Conservation Alternatives

Share

David Friedman’s April 19 Opinion column (“The Divining Rod of Water Politics”) seeks to justify a new version of the Peripheral Canal by making a wide array of false statements about California water issues. Astonishingly, what is missing from Friedman’s diatribe is any consideration of the cost-effective alternatives to new dams and canals. The cheapest and best solution to the state’s conflicting water demands is conservation.

The health of California’s environment and economy depends upon a healthy Sacramento-San Joaquin Delta. The health of the Bay-Delta system has been in decline for decades, largely due to the excessive amount of fresh water that is taken out of the system. The Natural Resources Defense Council and government fish and wildlife experts believe that a crucial part of the solution is to return some water to our rivers and to the Bay-Delta estuary. The cheapest and easiest way to do this is to require Californians, especially agriculture (which still uses approximately 80% of the state’s developed supply), to use water supplies more efficiently.

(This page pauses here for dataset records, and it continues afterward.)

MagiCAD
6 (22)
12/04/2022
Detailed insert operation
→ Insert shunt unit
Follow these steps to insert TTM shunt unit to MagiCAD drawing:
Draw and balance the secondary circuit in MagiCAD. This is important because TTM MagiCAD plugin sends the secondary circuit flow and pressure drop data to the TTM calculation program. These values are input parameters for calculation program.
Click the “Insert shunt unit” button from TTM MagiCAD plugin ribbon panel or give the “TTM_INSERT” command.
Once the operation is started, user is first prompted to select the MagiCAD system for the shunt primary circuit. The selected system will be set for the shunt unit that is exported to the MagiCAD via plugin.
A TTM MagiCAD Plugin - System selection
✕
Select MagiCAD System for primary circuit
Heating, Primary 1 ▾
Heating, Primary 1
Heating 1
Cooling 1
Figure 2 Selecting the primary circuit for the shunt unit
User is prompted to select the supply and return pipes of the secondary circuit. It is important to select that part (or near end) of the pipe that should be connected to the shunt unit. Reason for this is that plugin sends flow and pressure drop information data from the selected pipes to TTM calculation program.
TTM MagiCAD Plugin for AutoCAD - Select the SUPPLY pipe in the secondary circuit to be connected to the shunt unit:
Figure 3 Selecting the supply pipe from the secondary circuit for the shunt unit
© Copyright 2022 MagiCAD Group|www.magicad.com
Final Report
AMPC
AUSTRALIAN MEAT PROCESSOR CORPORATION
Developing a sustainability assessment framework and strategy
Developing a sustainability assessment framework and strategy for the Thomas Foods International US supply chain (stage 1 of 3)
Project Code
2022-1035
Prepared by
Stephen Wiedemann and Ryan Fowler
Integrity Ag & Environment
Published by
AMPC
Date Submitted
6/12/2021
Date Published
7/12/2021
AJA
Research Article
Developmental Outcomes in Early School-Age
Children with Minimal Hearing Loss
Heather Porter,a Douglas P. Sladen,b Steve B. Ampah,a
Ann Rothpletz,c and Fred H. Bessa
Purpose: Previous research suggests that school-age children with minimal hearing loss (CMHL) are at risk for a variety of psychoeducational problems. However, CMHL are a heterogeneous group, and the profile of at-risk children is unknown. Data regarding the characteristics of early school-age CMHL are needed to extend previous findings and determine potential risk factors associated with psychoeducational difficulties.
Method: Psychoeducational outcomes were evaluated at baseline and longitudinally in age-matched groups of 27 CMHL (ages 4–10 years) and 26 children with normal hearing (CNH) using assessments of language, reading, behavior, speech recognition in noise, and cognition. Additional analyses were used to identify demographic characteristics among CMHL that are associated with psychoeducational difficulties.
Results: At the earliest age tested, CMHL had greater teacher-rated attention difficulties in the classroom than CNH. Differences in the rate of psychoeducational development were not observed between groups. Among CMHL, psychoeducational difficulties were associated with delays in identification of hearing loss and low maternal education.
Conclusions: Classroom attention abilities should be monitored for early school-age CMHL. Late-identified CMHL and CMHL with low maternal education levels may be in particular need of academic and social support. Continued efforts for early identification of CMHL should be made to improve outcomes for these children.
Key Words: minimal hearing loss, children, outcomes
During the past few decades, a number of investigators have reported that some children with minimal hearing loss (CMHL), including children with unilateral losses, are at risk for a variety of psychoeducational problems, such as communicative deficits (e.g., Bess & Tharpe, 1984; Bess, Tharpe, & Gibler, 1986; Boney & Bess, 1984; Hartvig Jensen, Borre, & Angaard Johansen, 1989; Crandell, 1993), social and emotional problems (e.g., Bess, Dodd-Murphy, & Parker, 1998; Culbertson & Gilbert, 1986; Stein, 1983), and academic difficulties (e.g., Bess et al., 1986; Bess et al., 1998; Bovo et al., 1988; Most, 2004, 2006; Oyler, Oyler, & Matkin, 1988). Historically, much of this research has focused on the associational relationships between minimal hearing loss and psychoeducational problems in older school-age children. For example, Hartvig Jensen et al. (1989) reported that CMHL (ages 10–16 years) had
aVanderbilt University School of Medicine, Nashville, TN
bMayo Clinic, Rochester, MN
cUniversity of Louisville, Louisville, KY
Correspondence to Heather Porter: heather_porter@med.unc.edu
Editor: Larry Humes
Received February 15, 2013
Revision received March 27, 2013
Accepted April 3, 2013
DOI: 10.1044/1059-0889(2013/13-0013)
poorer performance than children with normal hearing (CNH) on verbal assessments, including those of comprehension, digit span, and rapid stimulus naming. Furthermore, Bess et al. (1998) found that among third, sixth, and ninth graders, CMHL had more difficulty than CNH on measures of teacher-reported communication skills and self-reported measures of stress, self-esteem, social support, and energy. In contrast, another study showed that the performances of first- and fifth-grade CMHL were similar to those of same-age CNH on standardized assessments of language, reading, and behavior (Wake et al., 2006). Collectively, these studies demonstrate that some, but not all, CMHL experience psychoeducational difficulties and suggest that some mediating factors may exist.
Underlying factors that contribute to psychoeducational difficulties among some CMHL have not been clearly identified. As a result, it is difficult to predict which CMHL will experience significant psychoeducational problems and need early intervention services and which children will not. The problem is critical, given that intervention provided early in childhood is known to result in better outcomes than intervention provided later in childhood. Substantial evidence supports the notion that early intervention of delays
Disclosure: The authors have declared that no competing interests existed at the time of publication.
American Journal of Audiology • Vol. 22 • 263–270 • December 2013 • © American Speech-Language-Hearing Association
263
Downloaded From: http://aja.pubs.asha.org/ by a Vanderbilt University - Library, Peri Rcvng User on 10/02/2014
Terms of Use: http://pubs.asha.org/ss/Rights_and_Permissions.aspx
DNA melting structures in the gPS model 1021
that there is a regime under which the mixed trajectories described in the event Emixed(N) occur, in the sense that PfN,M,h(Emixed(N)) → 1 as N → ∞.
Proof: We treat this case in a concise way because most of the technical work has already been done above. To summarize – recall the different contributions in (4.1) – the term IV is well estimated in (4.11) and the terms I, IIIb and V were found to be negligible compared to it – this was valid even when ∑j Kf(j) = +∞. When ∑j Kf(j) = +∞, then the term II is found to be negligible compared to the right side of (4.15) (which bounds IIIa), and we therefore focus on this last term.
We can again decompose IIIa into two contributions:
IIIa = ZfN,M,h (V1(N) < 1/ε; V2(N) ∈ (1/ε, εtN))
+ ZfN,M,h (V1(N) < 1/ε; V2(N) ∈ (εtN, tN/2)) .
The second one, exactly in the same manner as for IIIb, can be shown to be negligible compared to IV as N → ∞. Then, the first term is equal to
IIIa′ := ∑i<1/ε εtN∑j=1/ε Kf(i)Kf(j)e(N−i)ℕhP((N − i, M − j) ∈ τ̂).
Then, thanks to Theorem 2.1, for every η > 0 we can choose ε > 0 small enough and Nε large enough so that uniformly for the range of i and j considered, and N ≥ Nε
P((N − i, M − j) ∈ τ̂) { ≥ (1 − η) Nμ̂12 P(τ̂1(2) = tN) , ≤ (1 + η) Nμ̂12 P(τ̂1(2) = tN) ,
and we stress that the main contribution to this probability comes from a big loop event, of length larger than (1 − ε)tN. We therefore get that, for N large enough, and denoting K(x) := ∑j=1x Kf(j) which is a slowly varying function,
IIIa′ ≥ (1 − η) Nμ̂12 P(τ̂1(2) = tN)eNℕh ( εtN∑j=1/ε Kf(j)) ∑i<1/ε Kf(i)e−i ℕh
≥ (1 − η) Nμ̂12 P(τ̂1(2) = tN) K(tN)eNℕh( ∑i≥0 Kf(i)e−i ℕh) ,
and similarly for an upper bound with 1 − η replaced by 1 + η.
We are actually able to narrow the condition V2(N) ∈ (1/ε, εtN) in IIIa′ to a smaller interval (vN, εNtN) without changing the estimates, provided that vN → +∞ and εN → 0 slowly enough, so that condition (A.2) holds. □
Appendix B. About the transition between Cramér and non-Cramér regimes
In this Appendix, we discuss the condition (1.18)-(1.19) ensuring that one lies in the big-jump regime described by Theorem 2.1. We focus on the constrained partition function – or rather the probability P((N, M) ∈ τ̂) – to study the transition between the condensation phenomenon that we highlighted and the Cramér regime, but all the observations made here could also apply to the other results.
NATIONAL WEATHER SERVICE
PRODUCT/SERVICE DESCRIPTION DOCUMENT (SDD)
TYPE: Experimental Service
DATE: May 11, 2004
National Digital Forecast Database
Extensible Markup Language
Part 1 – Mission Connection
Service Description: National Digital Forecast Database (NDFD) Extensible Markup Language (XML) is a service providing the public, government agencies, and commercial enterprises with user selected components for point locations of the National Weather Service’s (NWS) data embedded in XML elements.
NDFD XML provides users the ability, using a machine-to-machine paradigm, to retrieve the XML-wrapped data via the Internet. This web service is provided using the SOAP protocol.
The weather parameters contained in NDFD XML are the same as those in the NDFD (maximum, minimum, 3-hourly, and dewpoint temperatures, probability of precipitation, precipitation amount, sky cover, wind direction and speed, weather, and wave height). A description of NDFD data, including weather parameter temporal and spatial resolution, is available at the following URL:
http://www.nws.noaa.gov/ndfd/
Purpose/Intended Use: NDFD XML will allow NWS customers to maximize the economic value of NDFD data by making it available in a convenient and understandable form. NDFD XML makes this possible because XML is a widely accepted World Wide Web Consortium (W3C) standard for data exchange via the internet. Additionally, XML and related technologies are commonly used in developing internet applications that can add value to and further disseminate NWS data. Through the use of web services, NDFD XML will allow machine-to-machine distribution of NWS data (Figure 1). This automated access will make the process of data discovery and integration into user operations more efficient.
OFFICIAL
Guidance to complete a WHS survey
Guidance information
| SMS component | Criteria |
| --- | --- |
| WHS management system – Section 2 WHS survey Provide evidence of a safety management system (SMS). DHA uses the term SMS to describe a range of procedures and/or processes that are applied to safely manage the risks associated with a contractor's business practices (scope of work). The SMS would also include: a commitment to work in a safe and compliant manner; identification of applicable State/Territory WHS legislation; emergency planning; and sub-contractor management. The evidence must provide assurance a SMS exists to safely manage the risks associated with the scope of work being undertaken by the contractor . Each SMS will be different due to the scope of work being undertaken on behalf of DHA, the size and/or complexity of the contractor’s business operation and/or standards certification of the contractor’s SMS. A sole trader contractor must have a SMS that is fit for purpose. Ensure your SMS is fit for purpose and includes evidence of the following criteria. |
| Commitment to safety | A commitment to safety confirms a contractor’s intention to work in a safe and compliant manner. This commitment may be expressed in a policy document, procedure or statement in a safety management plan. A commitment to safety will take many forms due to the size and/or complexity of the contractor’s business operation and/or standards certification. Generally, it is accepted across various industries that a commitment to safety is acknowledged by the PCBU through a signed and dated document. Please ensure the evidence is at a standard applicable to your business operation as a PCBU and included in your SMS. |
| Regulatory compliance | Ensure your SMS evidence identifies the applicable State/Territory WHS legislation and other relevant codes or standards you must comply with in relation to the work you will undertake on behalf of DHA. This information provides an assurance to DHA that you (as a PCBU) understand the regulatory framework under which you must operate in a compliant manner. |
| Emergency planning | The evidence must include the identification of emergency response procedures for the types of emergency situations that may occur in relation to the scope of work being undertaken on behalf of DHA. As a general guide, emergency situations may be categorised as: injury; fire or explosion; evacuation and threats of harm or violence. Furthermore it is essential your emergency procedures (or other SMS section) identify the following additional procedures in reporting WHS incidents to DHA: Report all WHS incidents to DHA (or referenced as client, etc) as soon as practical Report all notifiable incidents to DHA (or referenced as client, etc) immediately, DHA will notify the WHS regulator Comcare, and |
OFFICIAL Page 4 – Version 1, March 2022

The inaccuracies in Friedman’s opinion piece are too numerous to correct in this letter. He is wrong about the history of Delta water-quality standards, he is wrong about San Francisco’s lawsuit, he is wrong about the involvement of environmentalists in that lawsuit. However, most baffling is his idea that obtaining new water supplies through an expensive Peripheral Canal instead of improved agricultural water conservation would be better for Southern California’s lower income communities. Not only is this a groundless and divisive attempt at obscuring the real issues, it ignores the fact that reducing overall water demands through water conservation and recycling, incentive pricing, retirement of marginal agricultural lands, water transfers and other water-use efficiency mechanisms actually would be a cheaper way to improve water supply reliability for Southern California.